A milestone in the development of Neko came in 2023 when the Neko team was nominated to be Gordon Bell Prize finalist: Neko was used for large-scale simulations to explore the ultimate regime of turbulent Rayleigh–Bénard convection. This work was possible thanks to the technical work done in the DEEP-SEA project.
Computational Fluid Dynamics in the first DEEP project
AVBP is a parallel Computational Fluid Dynamic (CFD) code that studies the combustion process in gas turbines, targeting its optimisation, impacting stability and pollution reduction. The AVBP code has been ported to all major systems (SGI Altix ICE, CRAY XT4, IBM BlueGene/Q) with excellent performance.
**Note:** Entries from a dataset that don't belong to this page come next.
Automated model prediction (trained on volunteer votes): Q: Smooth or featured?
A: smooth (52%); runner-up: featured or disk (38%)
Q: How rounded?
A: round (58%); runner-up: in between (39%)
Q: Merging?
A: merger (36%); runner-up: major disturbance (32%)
However, keeping a good level of scalability and performance on the upcoming HPC systems is challenging: CFD requires all computing cores to communicate frequently, and the physical models often require reduced variables (max/min/mean) over the complete computing partition.
In the DEEP project, CERFACS (the European Centre for Research and Advanced Training in Scientific Computation) aimed at improving AVBP’s scalability by taking advantage of the DEEP Cluster-Booster architecture. In order to do that, the bottlenecks caused by the original master/slave approach were removed as a first step. The next step was migrating from a pure MPI approach to a hybrid approach of MPI+OmpSs. The OmpSs model allows exposing additional parallelism, and by using the task-based model, it was possible to implement a version of the application that outperformed and outscaled the previous one. Loop refactoring and compiler hints gave an extra edge in performance, as now the vector units are used more efficiently. Lastly, the I/O operations have been offloaded, together with costly global reductions that hindered the scalability of the application, and that were then performed in an overlapped manner in the Cluster, while the simulation continued on the Booster.